Dear Friends and Relatives,
As the time to gather for holidays gets closer and gathering means eating, I want to explain what it means to be vegan to hopefully prevent misunderstandings. First, it is not a diet, per se. The reason to be vegan has nothing to do (for me) with eating healthier foods or losing weight, although those are two consequences of being vegan. Second, it is not a belief, like a religious belief, because as a matter of science humans are but one species of animal, and all animals suffer, just as humans do. I do “believe” that suffering is bad. I think you do too, if you consider it.

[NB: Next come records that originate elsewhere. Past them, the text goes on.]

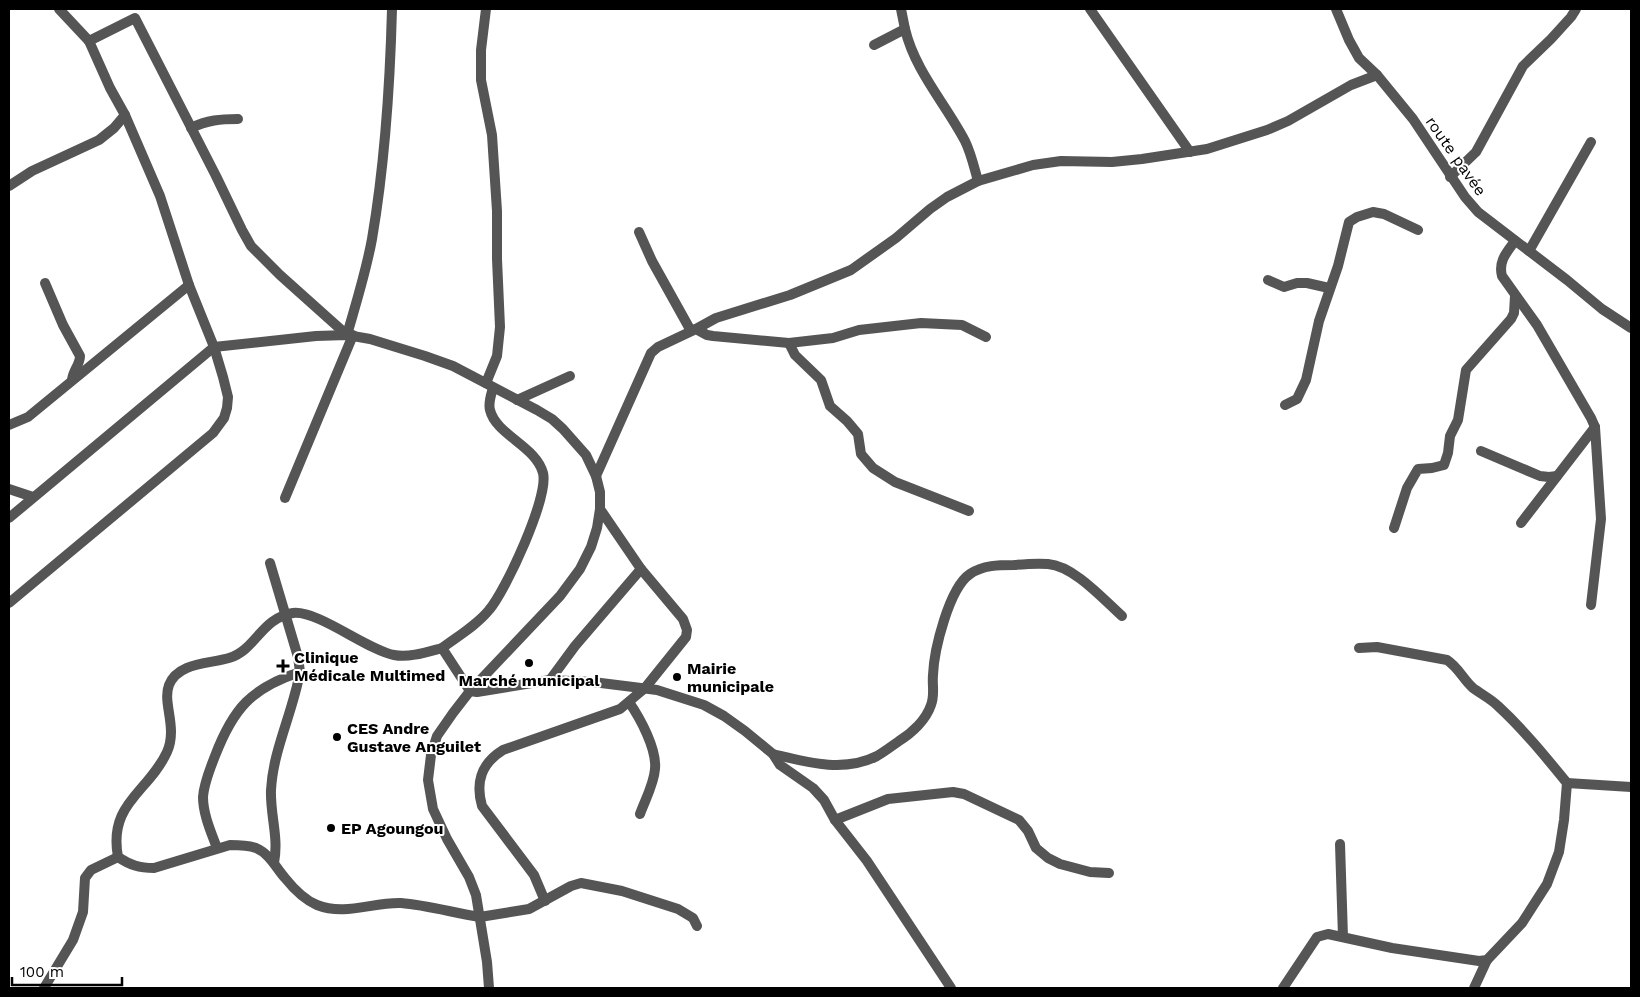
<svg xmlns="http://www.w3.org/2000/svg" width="1640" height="997" font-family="'Work Sans',sans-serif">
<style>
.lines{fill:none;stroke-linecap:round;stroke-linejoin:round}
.minor{stroke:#555;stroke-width:10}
.poi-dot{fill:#000;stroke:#fff;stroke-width:2}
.labels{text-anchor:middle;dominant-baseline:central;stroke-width:4;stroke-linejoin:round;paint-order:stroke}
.street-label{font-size:16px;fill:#000;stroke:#fff}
.poi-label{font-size:16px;font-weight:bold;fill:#000;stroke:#fff;text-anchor:start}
</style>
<rect width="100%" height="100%" fill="#fff"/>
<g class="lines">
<g class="minor">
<path d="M59,9l30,32"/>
<path d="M486,9l-5,41v30l11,55 5,76v48l3,68 -3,29 -11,27"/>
<path d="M901,9l4,20"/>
<path d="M1090,9l100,143"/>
<path d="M1336,9l13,31 10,18 18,17 36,44 52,78 13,15 89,68 35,29 29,19"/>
<path d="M874,45l31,-16c10,42 40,74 60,112 6,12 9,26 13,40"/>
<path d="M191,128c16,-8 30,-9 47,-9"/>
<path d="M1450,177l26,-25 47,-86 28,-27 20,-22 5,-8"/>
<path d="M9,186l23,-15 67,-31 15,-12 11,-13 -15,-27 -21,-47 46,-23 81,158 26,54 9,16 29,29 67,60c9,-32 19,-63 25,-96 13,-76 18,-153 20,-230"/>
<path d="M639,232l13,29 39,70"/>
<path d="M1515,241c-8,11 -17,20 -13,35l35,49 54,93 4,9 6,92 -10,86"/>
<path d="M1529,251l62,-109"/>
<path d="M1268,280l16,7 13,-4h10l22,5"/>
<path d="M45,283l18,42 17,31c0,9 -7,14 -8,24"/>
<path d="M696,329l20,-11 74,-23 61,-25 45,-32 34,-29 17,-12 31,-16 55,-16 28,-4 51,1 30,-3 65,-10 60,-19 21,-9 63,-36 26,-10"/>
<path d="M789,343l6,12 26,25 9,26 17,15 11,13 3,20 12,14 22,14 74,29"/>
<path d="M517,400l53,-24"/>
<path d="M1285,405l12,-6 9,-19 13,-59 19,-55 11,-44 8,-5 16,-5 11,2 34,16"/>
<path d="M9,425l19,-8 161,-132"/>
<path d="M1481,451l59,25 9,1 8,-1"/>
<path d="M596,476l55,-123 7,-6 38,-18 11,6 6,1 76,7 44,-5 26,-8 62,-7 41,2 24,12"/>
<path d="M9,489l24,8"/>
<path d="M285,498l68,-163"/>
<path d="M9,518l205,-171 102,-11 31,-1 23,4 55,17 28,10 84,44 15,9 11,10 23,26 10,21 4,16v17l-3,19 -6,19 -11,22 -20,27 -90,95 -17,22 -16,23 -6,19 -3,25 5,29 14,30 22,38 7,18 11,67 2,26"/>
<path d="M1521,523l74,-96"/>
<path d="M1394,528l13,-40 11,-19 14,-1 12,-3 4,-12 2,-17 8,-16 8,-50 45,-51 3,-6 1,-17"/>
<path d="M9,603l204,-170 11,-15 3,-10 1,-11 -5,-20 -9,-30 -25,-62 -29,-89 -35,-81"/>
<path d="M442,648c16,-12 35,-23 47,-38 17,-20 60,-113 54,-137 -7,-27 -47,-38 -53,-63 -2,-7 1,-15 3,-22"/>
<path d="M550,680l25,-34 66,-77"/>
<path d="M629,702c11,16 28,47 26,67 -1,15 -10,31 -15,45"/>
<path d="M773,754c33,8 71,19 104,2 7,-4 15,-10 22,-15 13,-8 27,-21 32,-36 4,-10 1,-19 2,-30 1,-25 16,-87 37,-101 13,-9 29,-9 44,-9 11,-1 23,-2 34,-1 26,2 55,35 74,52"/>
<path d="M1567,783l64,4"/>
<path d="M835,820l53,-21 65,-7 11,2 55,26 9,11 8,17 12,10 12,6 30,8 19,1"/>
<path d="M1340,844l3,93"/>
<path d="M217,848c-6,-16 -14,-34 -14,-51 1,-14 7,-28 12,-41 18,-47 36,-68 85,-84l-2,-15 -28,-94"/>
<path d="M274,863c5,-26 -4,-48 -3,-73 2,-40 22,-78 29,-118"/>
<path d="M545,901l-11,-26 -52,-69c-7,-25 0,-43 21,-56l117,-41 25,-21 41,-51 1,-7 -4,-11 -42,-50 -41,-60"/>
<path d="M697,926l-4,-8 -15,-9 -56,-18 -41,-8 -10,3 -42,23 -43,7 -6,1c-26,-4 -53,-12 -79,-14 -28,-1 -56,13 -84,2 -12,-5 -24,-17 -32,-27 -9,-10 -15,-24 -29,-30 -8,-3 -18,-3 -26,-3l-76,23c-15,0 -24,-3 -36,-11 -10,-54 30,-64 49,-105 11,-25 -5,-49 2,-67 9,-23 41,-21 60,-27 27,-8 32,-40 64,-45 25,-3 74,37 101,42 15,3 33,-3 48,-7l28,43 7,1 73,-12 43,2 64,8 47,15 20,11 21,15 28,23 7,11 33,23 11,12 11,20 32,41 84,127"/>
<path d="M44,988l29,-48 10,-28 2,-34 6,-8 27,-13"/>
<path d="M1283,988l34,-51 11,-3 64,14 87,13 8,-1 35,-37 25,-39 12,-32 5,-32 3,-37c-22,-27 -44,-54 -69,-77 -7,-7 -17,-12 -25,-18 -10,-9 -15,-21 -26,-28l-70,-13 -18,1"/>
<path d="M1474,988l13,-28"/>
</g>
</g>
<g class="poi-dot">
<circle cx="529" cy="663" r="5"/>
<path d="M280.5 658.5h5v5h5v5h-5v5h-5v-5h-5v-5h5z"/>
<circle cx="677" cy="677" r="5"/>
<circle cx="337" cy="737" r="5"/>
<circle cx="331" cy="828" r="5"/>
</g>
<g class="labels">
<g class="street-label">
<text transform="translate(1456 156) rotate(55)">route pavée</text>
</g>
<g class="poi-label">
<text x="294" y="657">Clinique<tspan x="294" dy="18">Médicale Multimed</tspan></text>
<text x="687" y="668">Mairie<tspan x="687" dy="18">municipale</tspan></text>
<text x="529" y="680" text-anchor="middle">Marché municipal</text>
<text x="347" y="728">CES Andre<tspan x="347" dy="18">Gustave Anguilet</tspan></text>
<text x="341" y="828">EP Agoungou</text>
</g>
</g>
<rect width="1640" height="997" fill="none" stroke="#000000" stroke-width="20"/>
<path d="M12 977v8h110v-8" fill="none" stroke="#000000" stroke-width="2.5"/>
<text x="20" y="977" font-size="15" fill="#000000" stroke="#ffffff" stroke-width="4" paint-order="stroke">100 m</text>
</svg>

You might think that I shouldn’t care whether others eat meat or not, as long as I don’t have to, but a vegan does care, just as people care about dogs suffering that are chained up outside in the heat, or about monkeys stuck in cages for a lifetime for “science,” or as abolitionists in the past cared about slavery. As that last sentence shows, underlying veganism is the idea that we are all animals and the difference between the the human species and all the others does not give humans the right to inflict suffering on others, unless we adhere to the callous and unreasonable moral code of “might makes right.”
One way to get an idea of the effect of meat is to imagine that you had a Chinese guest who brought dog casserole to a pot luck dinner. You would not like the thought or the sight of a chopped up dog or even better puppy (the equivalent of veal, lamb, or certain pig dishes) on your table. So, if I ask you to please not bring those “pigs in a blanket” or if I decline the invitation to come to your house and “just eat the vegetables,” keep that visual of puppy fricassee in mind.
I just wish that my perspective would at least spark some curiosity so you would look into what goes on to produce that piece of meat on your plate: a loving, sociable creature lived a life of torment and died a terrifying death. Such suffering does not add to any holiday spirit.